O empregador, desse modo, não poderia se valer da surpresa do empregado na construção de sua tese de contestação, tornando mais efetivo o exercício dos princípios constitucionais do contraditório e da ampla defesa.
Como se infere, ao menos na hipótese de alegação de despedida por justa causa, a obrigatoriedade, no Procedimento Sumaríssimo, de manifestação do autor imediatamente após a apresentação da defesa, em detrimento da fixação de prazo para tanto, representa-lhe manifesto prejuízo, o que contraria o escopo basilar da própria criação deste regramento processual, que, ao menos em tese, visa facilitar a prestação jurisdicional ao empregado.
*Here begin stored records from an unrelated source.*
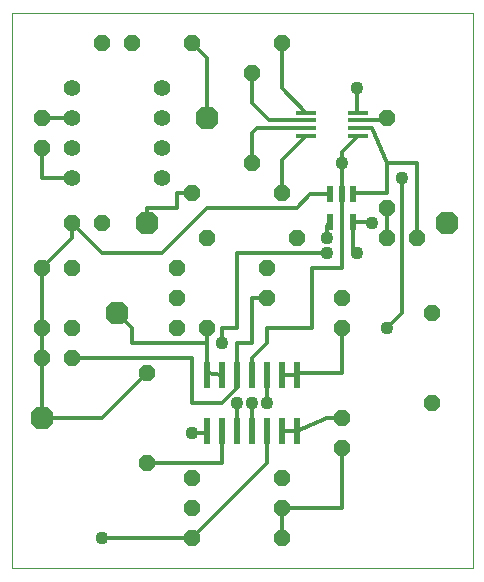
<source format=gtl>
G75*
%MOIN*%
%OFA0B0*%
%FSLAX25Y25*%
%IPPOS*%
%LPD*%
%AMOC8*
5,1,8,0,0,1.08239X$1,22.5*
%
%ADD10C,0.00000*%
%ADD11OC8,0.07600*%
%ADD12OC8,0.05600*%
%ADD13R,0.06890X0.01772*%
%ADD14R,0.02200X0.08600*%
%ADD15R,0.02200X0.05200*%
%ADD16C,0.05600*%
%ADD17C,0.01200*%
%ADD18C,0.04362*%
D10*
X0007825Y0003167D02*
X0007825Y0188127D01*
X0161526Y0188127D01*
X0161526Y0003167D01*
X0007825Y0003167D01*
D11*
X0017825Y0053167D03*
X0042825Y0088167D03*
X0052825Y0118167D03*
X0072825Y0153167D03*
X0152825Y0118167D03*
D12*
X0142825Y0113167D03*
X0132825Y0113167D03*
X0132825Y0123167D03*
X0132825Y0153167D03*
X0097825Y0178167D03*
X0087825Y0168167D03*
X0067825Y0178167D03*
X0047825Y0178167D03*
X0037825Y0178167D03*
X0017825Y0153167D03*
X0017825Y0143167D03*
X0027825Y0118167D03*
X0037825Y0118167D03*
X0027825Y0103167D03*
X0017825Y0103167D03*
X0017825Y0083167D03*
X0017825Y0073167D03*
X0027825Y0073167D03*
X0027825Y0083167D03*
X0052825Y0068167D03*
X0062825Y0083167D03*
X0062825Y0093167D03*
X0062825Y0103167D03*
X0072825Y0113167D03*
X0067825Y0128167D03*
X0087825Y0138167D03*
X0097825Y0128167D03*
X0102825Y0113167D03*
X0092825Y0103167D03*
X0092825Y0093167D03*
X0072825Y0083167D03*
X0052825Y0038167D03*
X0067825Y0033167D03*
X0067825Y0023167D03*
X0067825Y0013167D03*
X0097825Y0013167D03*
X0097825Y0023167D03*
X0097825Y0033167D03*
X0117825Y0043167D03*
X0117825Y0053167D03*
X0117825Y0083167D03*
X0117825Y0093167D03*
X0147825Y0088167D03*
X0147825Y0058167D03*
D13*
X0123337Y0147301D03*
X0123337Y0149860D03*
X0123337Y0152419D03*
X0123337Y0154978D03*
X0106014Y0154978D03*
X0106014Y0152419D03*
X0106014Y0149860D03*
X0106014Y0147301D03*
D14*
X0102825Y0067467D03*
X0097825Y0067467D03*
X0092825Y0067467D03*
X0087825Y0067467D03*
X0082825Y0067467D03*
X0077825Y0067467D03*
X0072825Y0067467D03*
X0072825Y0048867D03*
X0077825Y0048867D03*
X0082825Y0048867D03*
X0087825Y0048867D03*
X0092825Y0048867D03*
X0097825Y0048867D03*
X0102825Y0048867D03*
D15*
X0114125Y0118567D03*
X0121525Y0118567D03*
X0121525Y0127767D03*
X0117825Y0127767D03*
X0114125Y0127767D03*
D16*
X0057825Y0133167D03*
X0057825Y0143167D03*
X0057825Y0153167D03*
X0057825Y0163167D03*
X0027825Y0163167D03*
X0027825Y0153167D03*
X0027825Y0143167D03*
X0027825Y0133167D03*
D17*
X0017825Y0133167D01*
X0017825Y0143167D01*
X0017825Y0153167D02*
X0027825Y0153167D01*
X0052825Y0123167D02*
X0052825Y0118167D01*
X0052825Y0123167D02*
X0062825Y0123167D01*
X0062825Y0128167D01*
X0067825Y0128167D01*
X0072825Y0123167D02*
X0057825Y0108167D01*
X0037825Y0108167D01*
X0027825Y0118167D01*
X0027825Y0113167D01*
X0017825Y0103167D01*
X0017825Y0083167D01*
X0017825Y0073167D01*
X0017825Y0053167D01*
X0037825Y0053167D01*
X0052825Y0068167D01*
X0047825Y0078167D02*
X0072825Y0078167D01*
X0072825Y0073167D01*
X0072825Y0068167D01*
X0072825Y0067467D01*
X0072825Y0068167D02*
X0077825Y0067467D01*
X0082825Y0067467D02*
X0082825Y0063167D01*
X0077825Y0058167D01*
X0067825Y0058167D01*
X0067825Y0073167D01*
X0027825Y0073167D01*
X0042825Y0088167D02*
X0047825Y0083167D01*
X0047825Y0078167D01*
X0072825Y0078167D02*
X0072825Y0083167D01*
X0077825Y0083167D02*
X0077825Y0078167D01*
X0077825Y0083167D02*
X0082825Y0083167D01*
X0082825Y0108167D01*
X0112825Y0108167D01*
X0112825Y0113167D02*
X0112825Y0117267D01*
X0114125Y0118567D01*
X0121525Y0118567D02*
X0121525Y0109467D01*
X0122825Y0108167D01*
X0117825Y0103167D02*
X0107825Y0103167D01*
X0107825Y0083167D01*
X0092825Y0083167D01*
X0092825Y0078167D01*
X0087825Y0073167D01*
X0087825Y0067467D01*
X0092825Y0067467D02*
X0092825Y0058167D01*
X0087825Y0058167D02*
X0087825Y0048867D01*
X0092825Y0048867D02*
X0092825Y0038167D01*
X0067825Y0013167D01*
X0037825Y0013167D01*
X0052825Y0038167D02*
X0077825Y0038167D01*
X0077825Y0048867D01*
X0082825Y0048867D02*
X0082825Y0058167D01*
X0082825Y0067467D02*
X0082825Y0078167D01*
X0087825Y0078167D01*
X0087825Y0093167D01*
X0092825Y0093167D01*
X0097825Y0067467D02*
X0102825Y0067467D01*
X0103525Y0068167D01*
X0117825Y0068167D01*
X0117825Y0083167D01*
X0132825Y0083167D02*
X0137825Y0088167D01*
X0137825Y0133167D01*
X0142825Y0138167D02*
X0132825Y0138167D01*
X0132825Y0128167D01*
X0121525Y0128167D01*
X0121525Y0127767D01*
X0117825Y0127767D02*
X0117825Y0103167D01*
X0121525Y0118567D02*
X0127425Y0118567D01*
X0127825Y0118167D01*
X0132825Y0113167D02*
X0132825Y0123167D01*
X0142825Y0113167D02*
X0142825Y0138167D01*
X0132825Y0138167D02*
X0127825Y0149860D01*
X0123337Y0149860D01*
X0123337Y0152419D02*
X0132825Y0152419D01*
X0132825Y0153167D01*
X0123337Y0154978D02*
X0122825Y0155489D01*
X0122825Y0163167D01*
X0123337Y0147301D02*
X0117825Y0141789D01*
X0117825Y0138167D01*
X0117825Y0127767D01*
X0114125Y0127767D02*
X0107425Y0127767D01*
X0102825Y0123167D01*
X0072825Y0123167D01*
X0087825Y0138167D02*
X0087825Y0148167D01*
X0089518Y0149860D01*
X0106014Y0149860D01*
X0106014Y0152419D02*
X0093573Y0152419D01*
X0087825Y0158167D01*
X0087825Y0168167D01*
X0097825Y0163167D02*
X0106014Y0154978D01*
X0106014Y0147301D02*
X0097825Y0139112D01*
X0097825Y0128167D01*
X0072825Y0153167D02*
X0072825Y0173167D01*
X0067825Y0178167D01*
X0097825Y0178167D02*
X0097825Y0163167D01*
X0112825Y0053167D02*
X0102825Y0048867D01*
X0097825Y0048867D01*
X0082825Y0048867D02*
X0082825Y0048167D01*
X0072825Y0048167D02*
X0072825Y0048867D01*
X0072825Y0048167D02*
X0067825Y0048167D01*
X0097825Y0023167D02*
X0117825Y0023167D01*
X0117825Y0043167D01*
X0117825Y0053167D02*
X0112825Y0053167D01*
X0097825Y0023167D02*
X0097825Y0013167D01*
D18*
X0067825Y0048167D03*
X0082825Y0058167D03*
X0087825Y0058167D03*
X0092825Y0058167D03*
X0077825Y0078167D03*
X0112825Y0108167D03*
X0112825Y0113167D03*
X0122825Y0108167D03*
X0127825Y0118167D03*
X0137825Y0133167D03*
X0117825Y0138167D03*
X0122825Y0163167D03*
X0132825Y0083167D03*
X0037825Y0013167D03*
M02*

</source>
Observe-se, ainda, que o prejuízo que ora se suscita restringe-se, apenas, ao reclamante, posto que permanece em vigor a exigência de notificação da reclamada com antecedência mínima de cinco dias (artigo 841 - CLT), interregno no qual, como se viu, poderá, em situação vantajosa em relação ao reclamante, preparar minuciosamente sua defesa, inclusive delimitando e reunindo as provas que pretende produzir.
Assim, temos, com a introdução do Procedimento Sumaríssimo, a sui generis e contraditória realidade fática de, pretendendo favorecer o reclamante, conceder-se à reclamada o prazo mínimo de cinco dias para a elaboração da defesa e a este apenas alguns parcos minutos para desta tomar ciência e se manifestar (!)
Sem pretender fazer as vezes do legislador, tal circunstância se poderia contornar mediante a criação de hipótese excepcional à exigência de audiência única no Procedimento Sumaríssimo, talvez pela inclusão de um §8º, no artigo 852-H da CLT, com redação similar à seguinte - o que, com a máxima vênia, registra-se em sede sugestiva:
"constituindo tese de defesa a alegação de despedida decorrente de falta grave, na forma do artigo 482 da CLT, a audiência poderá ser interrompida, a requerimento da parte autora, determinando-se seu prosseguimento após o interregno mínimo de cinco dias, quando serão observadas as disposições do parágrafo primeiro."
Até que o legislador atente para a situação desigualitária originada pelo atual regramento do Procedimento Sumaríssimo e a corrija, caberá aos causídicos, enquanto no patrocínio dos interesses de reclamantes, em demandas sujeitas ao Procedimento Sumaríssimo, tentar prever, ao máximo, as teses que se podem levantar pelas reclamadas, especialmente quando possa sobrevir dúvida quanto ao real ensejo para a rescisão do contrato de trabalho, hipótese em que se poderá fazer necessária a efetiva comprovação da despedida sem justa causa.
Já aos Magistrados, impõe-se o exercício ainda maior do bom-senso jurídico, resguardando ao máximo o contraditório e a ampla defesa, até mesmo para que possam enquadrar tais casos especiais na exceção já abrigada pela última parte do parágrafo primeiro, do artigo 852-H da CLT, ou seja, como hipótese de "absoluta impossibilidade" de realização de audiência única, sob pena de prejuízo do empregado e violação ao princípio do tratamento isonômico das partes.